Hacker News new | ask | show | jobs
by rented_mule 21 days ago
numexpr is for different use cases than Polars or Taichi, which themselves are quite different from each other. numexpr is more akin to numba - it speeds up numpy usage.

numexpr speeds up different kinds of usage than numba does. numba is best at speeding up non-vectorizable usage of numpy like repeated operations on arrays inside of for-loops. numexpr speeds up regular numpy expressions, like `5 * x + 7` where x is an array, by avoiding intermediate allocations. It calculates the entire expression for each cell, rather than doing each individual operation into intermediate arrays. It uses strings for expressing calculation so that Python will not break down the expression and hand it off to numexpr one operator at a time like it does with numpy.

1 comments

I understand what numexpr does, I don't understand why I'd use it.

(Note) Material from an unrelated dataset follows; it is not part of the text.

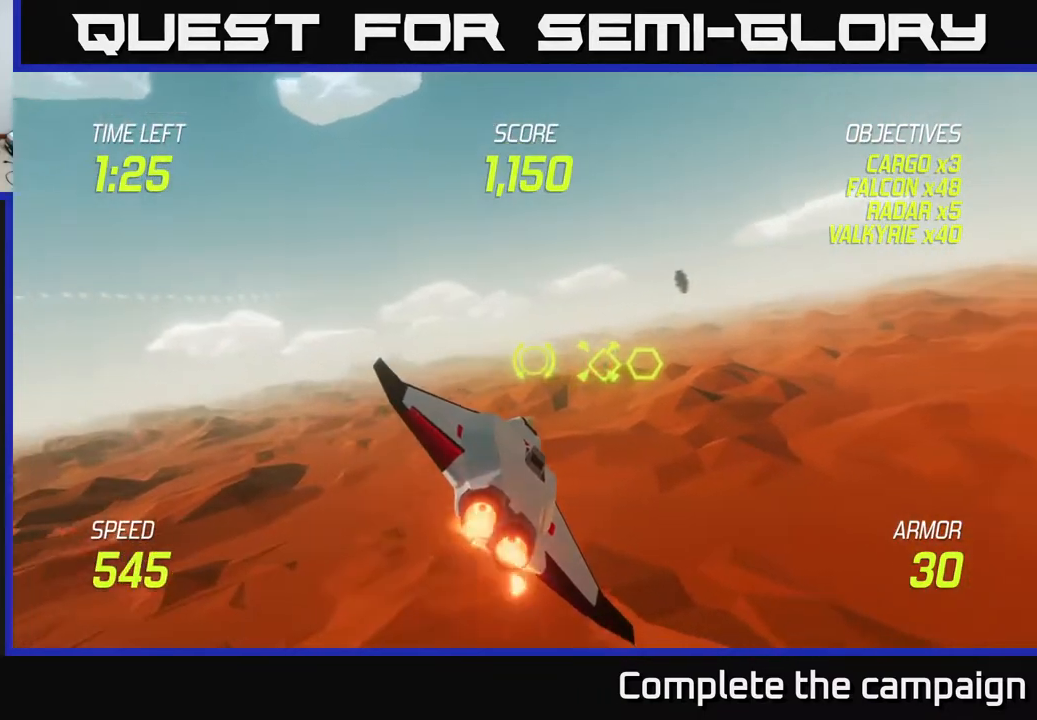
{"buttons": [], "left_stick": "down-left", "events": [[117, "R2", "up"], [200, "left_stick", "center"], [217, "R2", "down"], [350, "R2", "up"], [383, "left_stick", "down-left"]]}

Polars is able to lazy evaluate query plans without any unnecessary intermediate allocations, if I want to do algebra on dataframes, I'd use polars.

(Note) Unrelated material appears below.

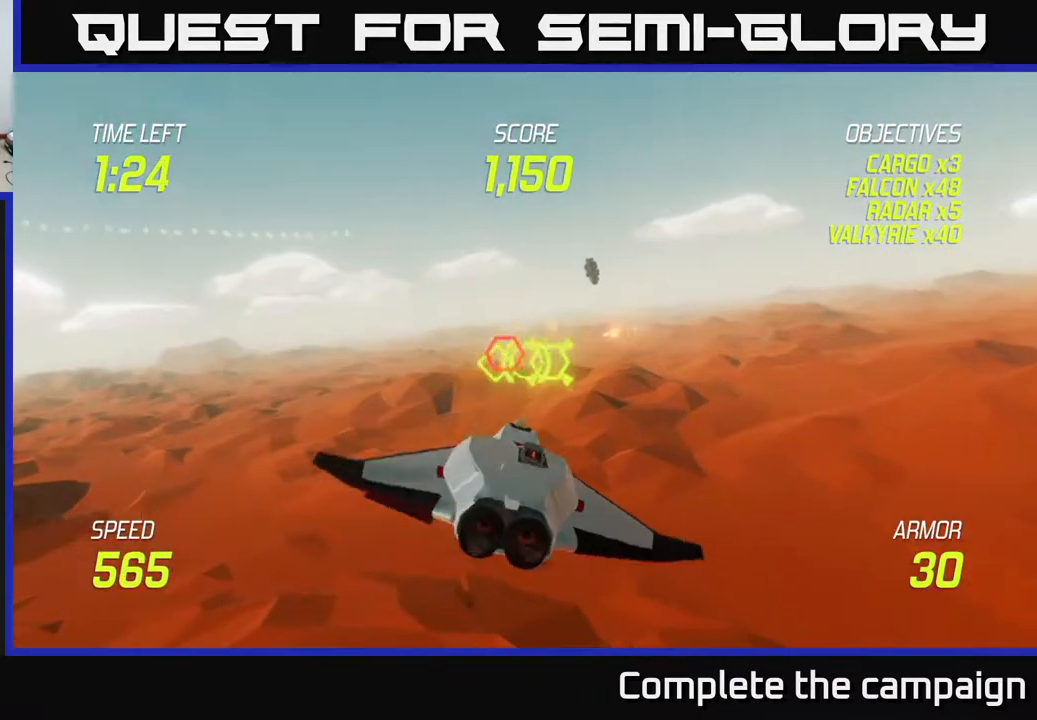
{"buttons": [], "left_stick": "up-right", "events": [[183, "left_stick", "up-right"]]}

The narrow usecase seems to be that you have large matrices such that memory efficiency is a concern, but not so large that they don't fit into memory at all.

My point was that this seems like a very narrow niche to me, where I'd still rather use numba or taichi purely because I don't have to evaluate raw strings and can still rely on linters.

I don't know how you'd define niche, but there are many applications where multidimensional arrays of a uniform data type are needed and data frames are not. Image processing would be a simple example where you might have 2D arrays of floating point brightness values that you want to do operations on. Medical imaging is often 3 or 4 dimensions (spatial + time). Analysis of a spatially arranged set of sensor readings over time can easily be more than that. The increase in speed of deferred evaluation is nice in applications like this, especially given that very little change is needed.

You're right that it has trade-offs, like challenges with linting. But many practitioners in these domains are experts in the area of science or engineering involved, not in software development. The ease of adapting an existing script is a big deal for many of them. Many don't even know what a linter is, and numexpr predates (by several years) the high quality linters like ruff that so many of us rely on today.